"Je prends la parole parce que c'est mon devoir comme évêque d'abord, comme président de la Conférence des évêques de France ensuite, c'est mon devoir parce que l'Abbé Pierre était une figure emblématique pour énormément de gens" explique Mgr Eric de Moulins-Beaufort au micro d'Etienne Pépin. Une prise de parole qui intervient après la publication vendredi dernier d'un rapport révélant vingt-quatre témoignages de femmes accusant l'Abbé Pierre de violences sexuelles. C'est ce qui a poussé l'Eglise de France à ouvrir ses archives, "normalement, il y a un délai de 75 ans à compter de la mort du prêtre, rappelle le président de la Conférence de France, avant qu'elles ne puissent être consultées. Mais nous avons décidé qu'on pouvait ouvrir ces archives aux chercheurs, en particulier à la commission qu'Emmaüs a décidé de constituer."

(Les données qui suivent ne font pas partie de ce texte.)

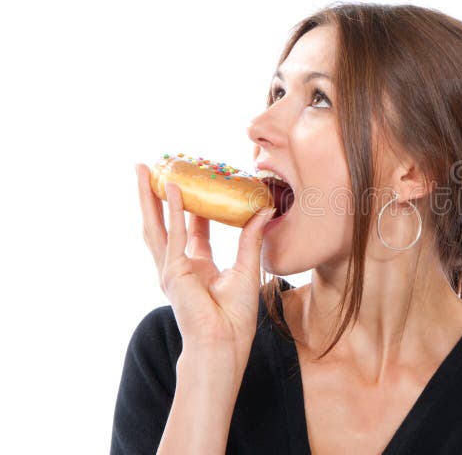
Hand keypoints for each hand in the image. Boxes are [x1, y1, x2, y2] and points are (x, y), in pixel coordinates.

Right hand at [135, 163, 274, 365]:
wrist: (225, 345)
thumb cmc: (235, 317)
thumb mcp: (247, 268)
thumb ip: (251, 238)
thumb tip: (264, 210)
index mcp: (196, 267)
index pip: (191, 229)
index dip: (191, 204)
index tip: (196, 181)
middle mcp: (179, 266)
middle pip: (164, 223)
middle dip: (157, 196)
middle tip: (155, 168)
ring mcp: (171, 269)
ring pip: (156, 225)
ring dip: (150, 197)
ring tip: (145, 170)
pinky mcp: (173, 272)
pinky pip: (174, 235)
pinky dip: (175, 211)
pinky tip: (175, 189)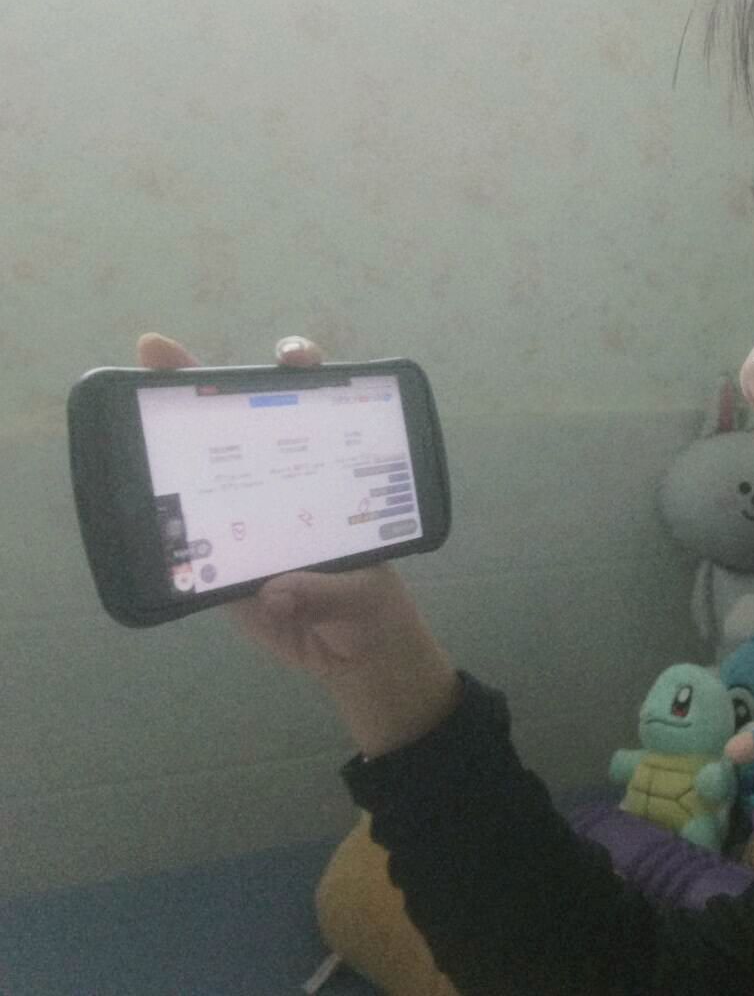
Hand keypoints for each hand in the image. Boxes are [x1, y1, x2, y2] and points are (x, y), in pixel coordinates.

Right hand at [136, 333, 459, 754]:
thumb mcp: (363, 598)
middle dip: (201, 383)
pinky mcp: (219, 563)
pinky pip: (182, 536)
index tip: (290, 357)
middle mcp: (283, 487)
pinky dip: (152, 518)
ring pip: (203, 470)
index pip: (316, 410)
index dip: (302, 372)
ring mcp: (246, 521)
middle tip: (161, 351)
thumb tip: (277, 591)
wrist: (354, 661)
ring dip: (164, 438)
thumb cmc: (372, 610)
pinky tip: (122, 495)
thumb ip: (328, 591)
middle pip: (241, 426)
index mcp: (329, 479)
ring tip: (126, 405)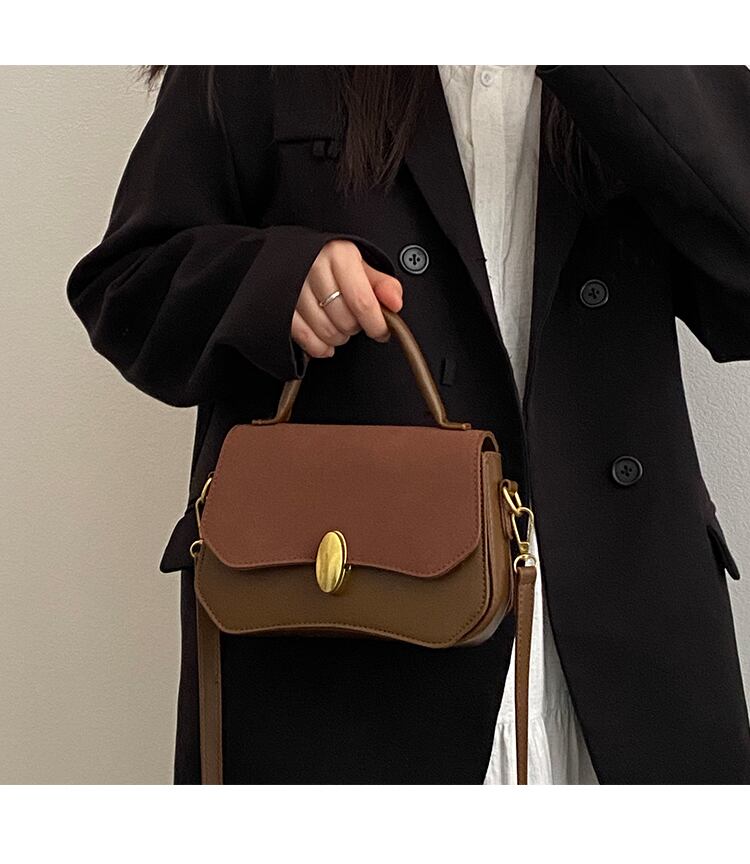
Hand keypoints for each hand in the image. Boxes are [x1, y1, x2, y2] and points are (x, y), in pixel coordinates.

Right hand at [291, 240, 402, 357]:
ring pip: (326, 332)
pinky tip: (325, 341)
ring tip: (339, 325)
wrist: (294, 256)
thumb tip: (395, 303)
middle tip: (354, 319)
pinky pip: (305, 338)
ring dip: (338, 337)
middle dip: (356, 327)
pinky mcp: (280, 307)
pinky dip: (319, 346)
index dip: (376, 323)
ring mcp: (294, 289)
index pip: (362, 301)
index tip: (381, 331)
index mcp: (338, 255)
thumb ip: (382, 285)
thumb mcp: (360, 266)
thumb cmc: (332, 263)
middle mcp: (313, 269)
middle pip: (345, 320)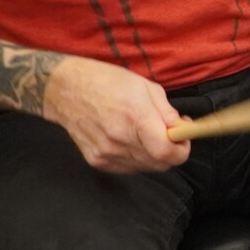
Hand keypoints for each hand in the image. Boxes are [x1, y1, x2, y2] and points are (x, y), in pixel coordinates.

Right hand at [43, 58, 189, 173]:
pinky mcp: (96, 161)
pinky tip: (131, 139)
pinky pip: (127, 167)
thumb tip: (181, 129)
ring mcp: (106, 153)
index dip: (182, 150)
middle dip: (171, 152)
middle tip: (170, 134)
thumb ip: (167, 112)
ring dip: (153, 155)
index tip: (184, 138)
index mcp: (135, 118)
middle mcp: (120, 140)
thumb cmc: (106, 81)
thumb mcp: (145, 86)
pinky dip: (136, 157)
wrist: (65, 89)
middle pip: (159, 164)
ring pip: (144, 167)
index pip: (167, 153)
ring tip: (148, 133)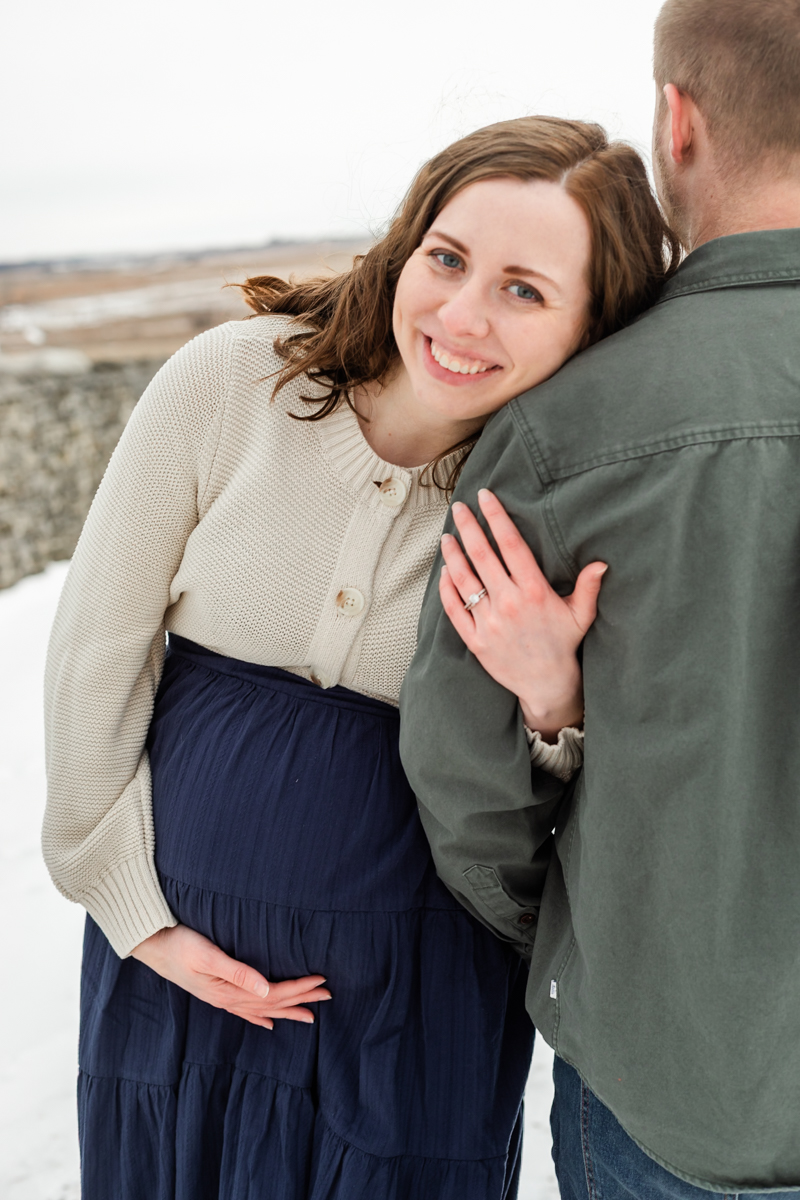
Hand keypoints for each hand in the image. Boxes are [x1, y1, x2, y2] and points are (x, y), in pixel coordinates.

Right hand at [131, 924, 330, 1029]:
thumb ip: (237, 972)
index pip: (273, 994)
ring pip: (262, 1009)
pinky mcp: (214, 993)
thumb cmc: (179, 944)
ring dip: (286, 1010)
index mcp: (229, 991)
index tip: (322, 981)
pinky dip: (260, 1017)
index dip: (299, 988)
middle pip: (272, 1004)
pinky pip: (244, 1011)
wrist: (151, 946)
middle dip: (300, 1000)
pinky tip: (269, 1023)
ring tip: (309, 1015)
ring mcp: (220, 998)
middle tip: (328, 996)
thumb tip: (267, 990)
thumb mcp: (208, 955)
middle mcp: (228, 999)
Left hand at [439, 489, 606, 741]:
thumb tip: (601, 562)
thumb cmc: (564, 644)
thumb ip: (589, 587)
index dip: (497, 518)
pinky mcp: (475, 640)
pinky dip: (447, 588)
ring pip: (464, 580)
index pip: (511, 545)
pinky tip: (444, 572)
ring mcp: (489, 623)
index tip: (485, 498)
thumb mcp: (581, 615)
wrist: (546, 684)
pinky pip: (454, 609)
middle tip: (458, 508)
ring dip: (452, 555)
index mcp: (534, 592)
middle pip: (482, 556)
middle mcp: (509, 604)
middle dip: (468, 528)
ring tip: (447, 537)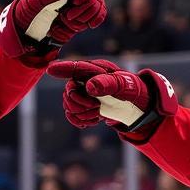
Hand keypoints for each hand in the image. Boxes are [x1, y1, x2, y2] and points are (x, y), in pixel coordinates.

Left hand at [0, 0, 105, 57]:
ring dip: (91, 13)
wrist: (29, 33)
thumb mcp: (33, 4)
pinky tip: (90, 25)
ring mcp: (78, 3)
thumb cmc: (28, 16)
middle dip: (86, 4)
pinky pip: (98, 12)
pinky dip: (97, 18)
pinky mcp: (82, 15)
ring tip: (73, 22)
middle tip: (68, 17)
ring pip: (97, 1)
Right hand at [47, 58, 177, 129]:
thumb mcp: (124, 86)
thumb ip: (108, 84)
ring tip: (98, 113)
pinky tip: (93, 120)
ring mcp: (84, 94)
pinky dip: (81, 121)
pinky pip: (72, 116)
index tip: (50, 70)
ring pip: (69, 106)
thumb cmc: (133, 90)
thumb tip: (90, 86)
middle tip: (96, 107)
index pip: (75, 68)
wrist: (138, 105)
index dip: (62, 69)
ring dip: (82, 114)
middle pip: (68, 93)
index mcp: (95, 71)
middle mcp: (86, 80)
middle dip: (79, 104)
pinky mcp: (85, 107)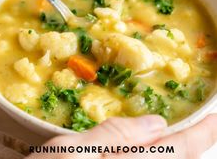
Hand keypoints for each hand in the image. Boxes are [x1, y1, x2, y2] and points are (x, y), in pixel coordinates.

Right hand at [27, 114, 216, 158]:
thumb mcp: (74, 153)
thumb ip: (117, 136)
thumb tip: (156, 124)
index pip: (181, 150)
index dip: (204, 132)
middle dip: (187, 142)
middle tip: (196, 122)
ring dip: (168, 149)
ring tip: (173, 132)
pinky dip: (149, 155)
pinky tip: (138, 148)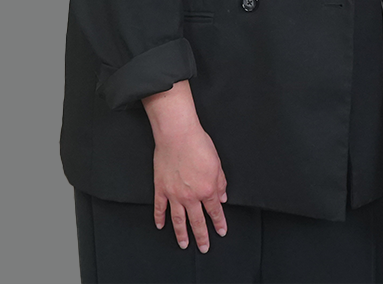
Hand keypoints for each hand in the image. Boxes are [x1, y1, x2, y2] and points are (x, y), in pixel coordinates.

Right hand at [151, 123, 227, 251]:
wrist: (177, 134)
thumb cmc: (198, 144)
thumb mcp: (217, 162)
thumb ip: (221, 182)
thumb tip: (223, 196)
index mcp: (207, 189)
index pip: (215, 210)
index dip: (219, 222)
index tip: (221, 231)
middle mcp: (191, 196)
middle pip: (197, 221)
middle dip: (202, 236)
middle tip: (204, 247)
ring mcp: (174, 194)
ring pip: (178, 220)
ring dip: (181, 234)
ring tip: (184, 244)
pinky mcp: (161, 188)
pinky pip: (160, 208)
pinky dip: (159, 218)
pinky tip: (161, 226)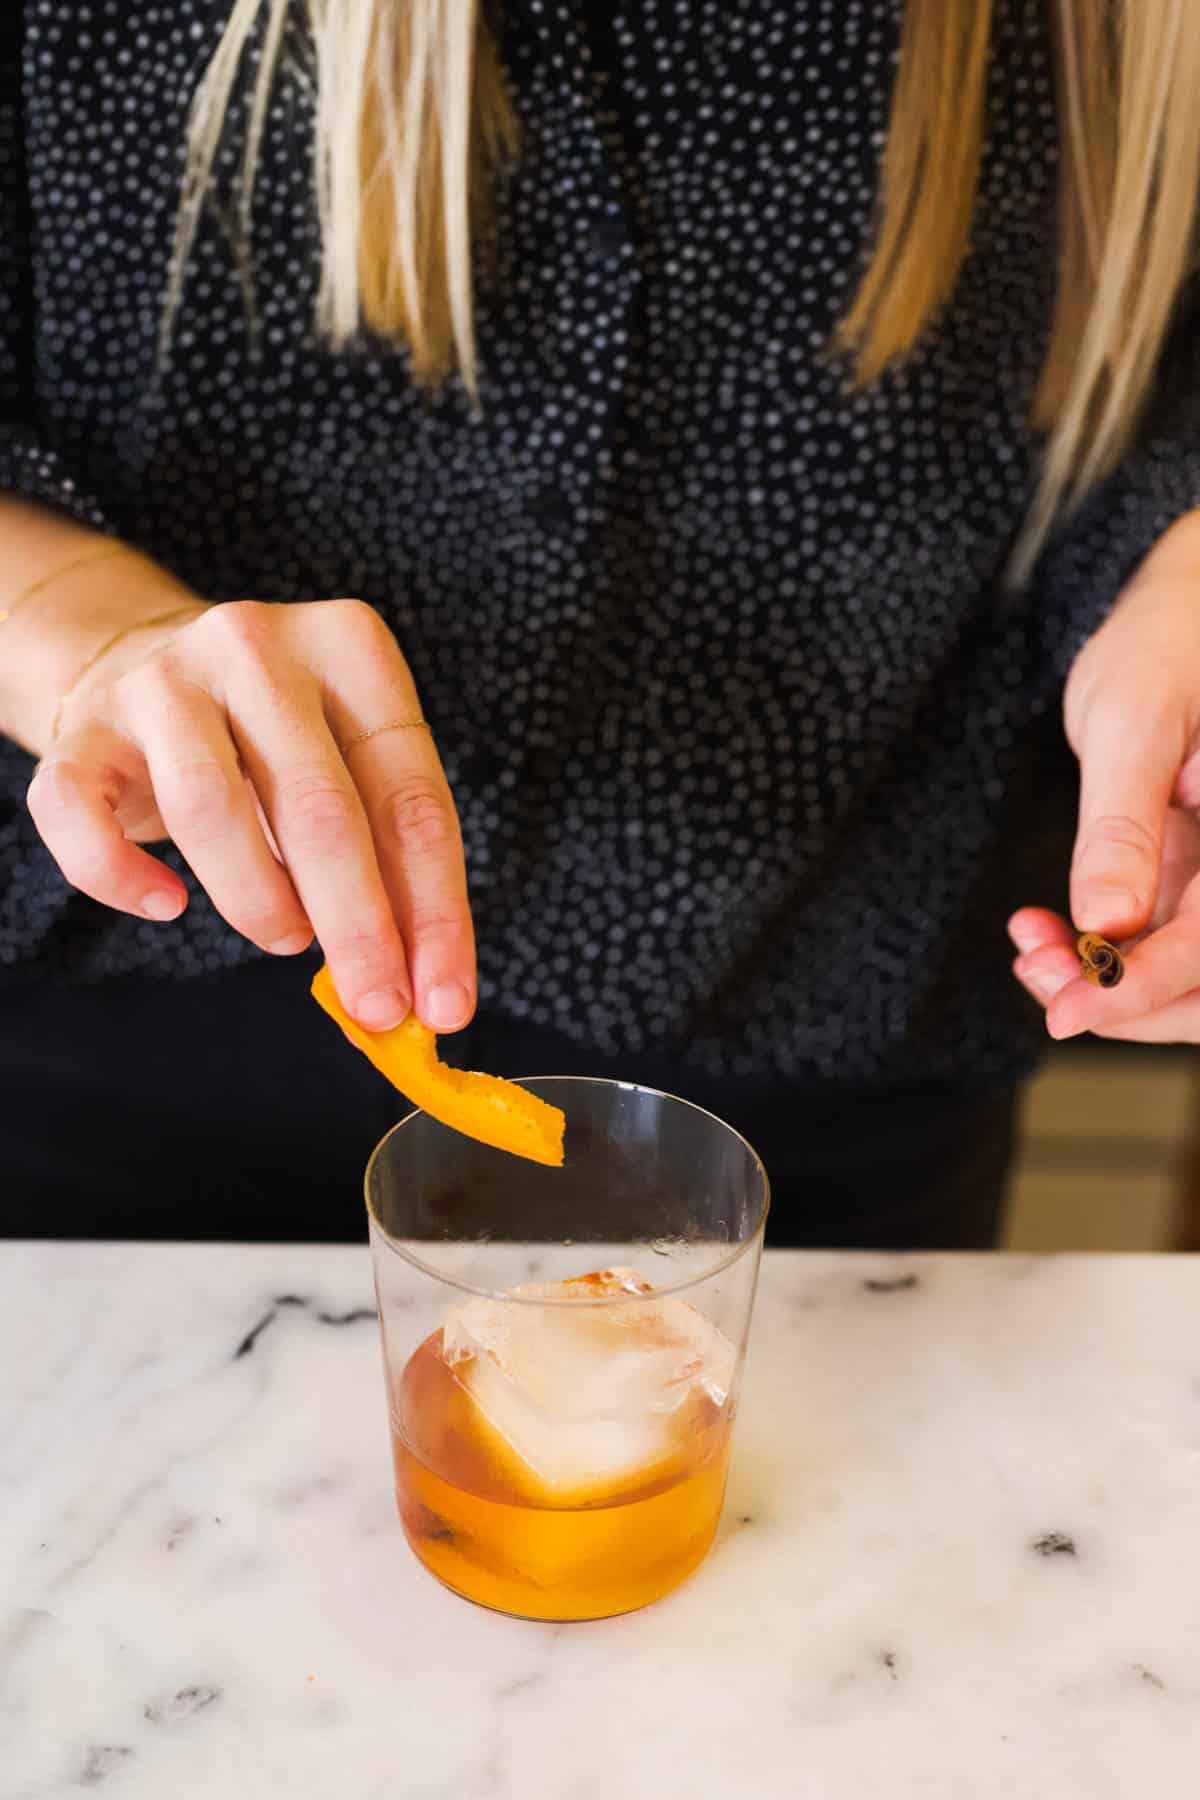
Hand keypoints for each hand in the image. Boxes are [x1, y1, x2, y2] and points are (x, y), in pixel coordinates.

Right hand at [27, 598, 474, 1033]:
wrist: (140, 661)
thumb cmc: (267, 740)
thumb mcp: (348, 770)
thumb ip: (385, 862)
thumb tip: (419, 982)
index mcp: (350, 648)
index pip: (412, 797)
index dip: (435, 910)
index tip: (445, 1000)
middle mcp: (255, 649)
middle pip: (319, 807)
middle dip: (357, 927)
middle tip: (377, 1006)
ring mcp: (161, 682)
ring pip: (208, 808)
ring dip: (259, 900)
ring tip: (288, 939)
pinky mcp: (82, 730)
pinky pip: (83, 815)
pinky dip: (121, 877)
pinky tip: (165, 906)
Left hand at [1010, 517, 1199, 1042]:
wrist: (1180, 612)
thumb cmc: (1168, 642)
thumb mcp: (1133, 721)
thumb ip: (1123, 825)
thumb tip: (1109, 924)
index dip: (1144, 987)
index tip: (1068, 1010)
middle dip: (1121, 997)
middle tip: (1035, 975)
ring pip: (1184, 972)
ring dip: (1105, 981)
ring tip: (1030, 952)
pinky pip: (1160, 941)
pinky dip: (1101, 952)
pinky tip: (1043, 932)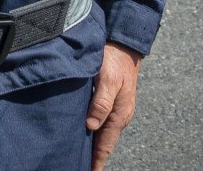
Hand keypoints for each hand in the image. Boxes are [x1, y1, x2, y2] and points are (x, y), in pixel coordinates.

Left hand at [86, 43, 143, 169]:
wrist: (125, 43)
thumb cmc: (115, 59)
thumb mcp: (108, 80)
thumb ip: (101, 103)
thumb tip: (91, 126)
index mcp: (119, 114)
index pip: (105, 146)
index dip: (96, 163)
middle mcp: (119, 115)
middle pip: (104, 144)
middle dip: (93, 158)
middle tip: (77, 167)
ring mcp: (117, 109)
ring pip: (103, 134)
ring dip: (93, 146)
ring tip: (79, 158)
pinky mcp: (112, 101)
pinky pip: (103, 123)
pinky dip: (94, 133)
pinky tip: (85, 135)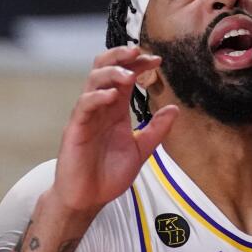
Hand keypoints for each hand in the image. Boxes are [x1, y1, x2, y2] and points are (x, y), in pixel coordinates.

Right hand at [51, 47, 176, 213]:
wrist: (87, 199)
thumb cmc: (108, 176)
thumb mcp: (140, 151)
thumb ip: (156, 130)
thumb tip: (175, 109)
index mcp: (115, 110)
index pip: (126, 76)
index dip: (139, 64)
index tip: (157, 60)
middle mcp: (100, 108)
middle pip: (105, 69)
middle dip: (120, 56)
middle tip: (139, 52)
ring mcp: (87, 117)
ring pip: (93, 81)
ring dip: (111, 73)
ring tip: (129, 75)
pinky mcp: (76, 129)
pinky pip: (84, 106)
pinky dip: (97, 97)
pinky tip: (111, 95)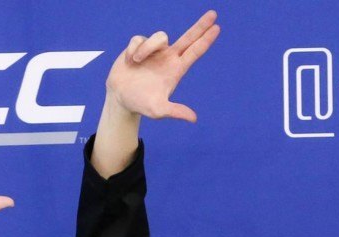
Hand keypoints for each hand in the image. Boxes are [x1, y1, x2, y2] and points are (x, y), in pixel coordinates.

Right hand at [105, 10, 220, 121]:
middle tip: (213, 14)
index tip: (217, 28)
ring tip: (136, 62)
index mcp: (176, 70)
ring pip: (159, 37)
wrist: (120, 97)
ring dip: (146, 48)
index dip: (206, 40)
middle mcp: (168, 58)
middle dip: (200, 26)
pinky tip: (130, 62)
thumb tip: (193, 118)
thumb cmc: (141, 104)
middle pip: (188, 38)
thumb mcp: (158, 110)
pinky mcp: (140, 45)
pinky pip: (139, 39)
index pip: (195, 52)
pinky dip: (134, 50)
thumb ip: (175, 112)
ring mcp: (155, 51)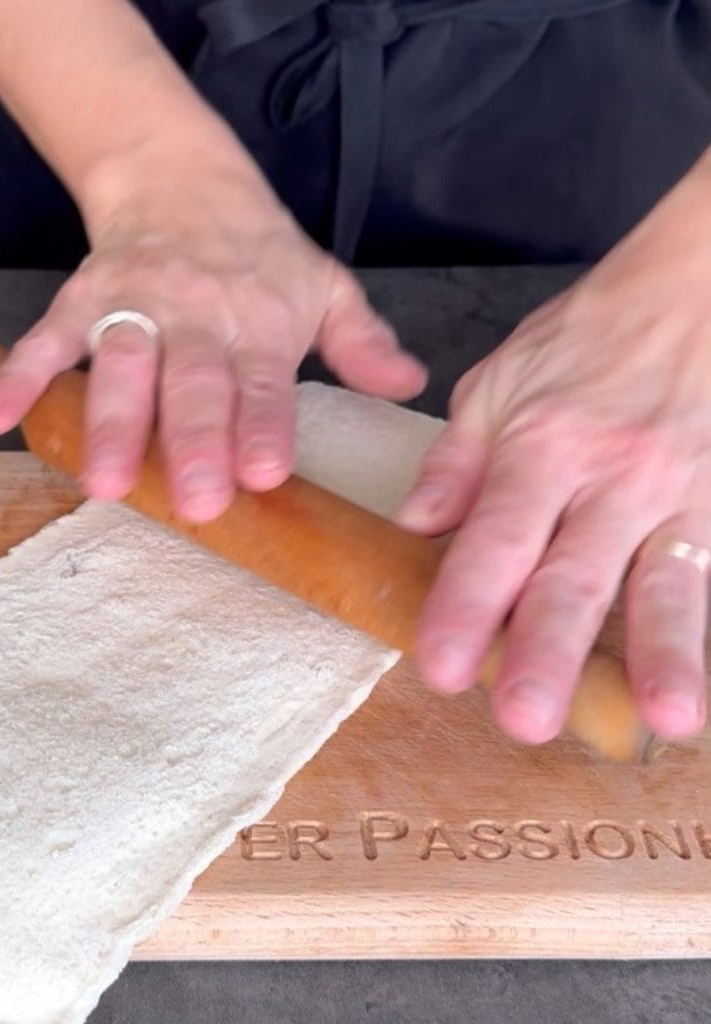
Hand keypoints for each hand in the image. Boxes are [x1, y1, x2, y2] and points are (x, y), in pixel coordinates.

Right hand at [0, 167, 424, 521]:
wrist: (182, 177)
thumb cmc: (259, 251)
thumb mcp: (323, 285)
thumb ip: (361, 341)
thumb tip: (408, 385)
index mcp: (260, 320)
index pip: (263, 382)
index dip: (262, 425)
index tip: (263, 474)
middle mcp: (197, 315)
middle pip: (193, 383)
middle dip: (191, 441)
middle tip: (194, 500)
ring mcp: (135, 306)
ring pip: (121, 368)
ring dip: (110, 424)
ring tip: (100, 483)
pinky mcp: (84, 298)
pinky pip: (47, 339)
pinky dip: (19, 377)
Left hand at [399, 149, 710, 742]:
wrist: (694, 286)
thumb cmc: (587, 337)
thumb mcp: (498, 383)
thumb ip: (457, 461)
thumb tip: (414, 527)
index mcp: (542, 447)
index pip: (495, 541)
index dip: (465, 606)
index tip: (440, 666)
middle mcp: (612, 477)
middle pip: (575, 576)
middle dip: (550, 651)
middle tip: (524, 718)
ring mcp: (681, 491)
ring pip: (670, 582)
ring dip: (666, 653)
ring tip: (664, 717)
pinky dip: (710, 622)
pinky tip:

Qu'apprend-on ? Le dossier est assez mince, constitué de quelques lettres où l'on apprend que l'Abbé Pierre est envoyé en Suisse pour se "soigner". Dès 1950, son attitude est signalée, il est visé par un sextum (manquement à la chasteté dans le droit canonique) ; on lui adjoint alors un assistant pour l'accompagner et le surveiller. En 1957, il est envoyé de force dans une clinique psychiatrique en Suisse. En 1958, l'archevêque de Paris, le cardinal Maurice Feltin, écrit au gouvernement pour le décourager de décorer l'Abbé Pierre de la Légion d'honneur, le décrivant comme malade. "Jusqu'en juillet dernier, je ne savais rien de tout cela, raconte Mgr de Moulins-Beaufort, je l'ai su parce que ça a été médiatisé vers la fin de sa vie. (...) et aucun évêque aujourd'hui en fonction n'avait plus de 10 ans à cette époque-là, donc nous ne savions rien de tout cela." La grande difficulté pour l'Eglise était l'impossibilité de le contrôler puisqu'à Grenoble il n'avait ni clocher, ni presbytère, et que bien qu'incardiné dans ce diocèse, l'évêque de l'époque n'avait, semble-t-il, aucune autorité sur lui.
Le 1er février 1954, l’abbé Pierre lance un appel radiophonique aux politiciens. Cet hiver-là est rude, avec des températures descendant en dessous de -15 degrés dans toute la France. L'Abbé Pierre, ancien député du Mouvement républicain populaire, décide de parcourir Paris avec des camarades pour venir en aide aux sans-abri et aux plus démunis. Ce même jour, il lance un appel poignant à la radio : « Mes amis, au secours... ». Cet appel déclenche une immense vague de solidarité envers les sans-abri. En 1987, la "Fondation Abbé Pierre" voit le jour, avec pour mission "d'agir pour permettre à toute personne défavorisée d'accéder à un logement décent et à une vie digne " Au fil des décennies, l'abbé Pierre est perçu comme un homme de compassion, de détermination, doté d’un charisme naturel et d'une spiritualité profonde. Comment, dans ce contexte, faire entendre à tous que l'initiateur de "l'insurrection de la bonté" est un agresseur violent ?
"Ce qui est impressionnant, poursuit le président de la Conférence de France, c'est que des femmes n'ont pas pu parler à cette époque. Nous pouvons constater, c'est qu'aujourd'hui, il est enfin possible de parler. Je crois quand même que les décisions prises par l'Église catholique, avec notamment la CIASE, sous la pression, il faut le reconnaître, de la Parole Libérée. Mais néanmoins, nous avons mis en place un certain nombre de dispositifs qui permettent à des personnes qui ont été agressées de parler. Ce qui n'était pas possible en 1956, 1957, 1958, l'est aujourd'hui."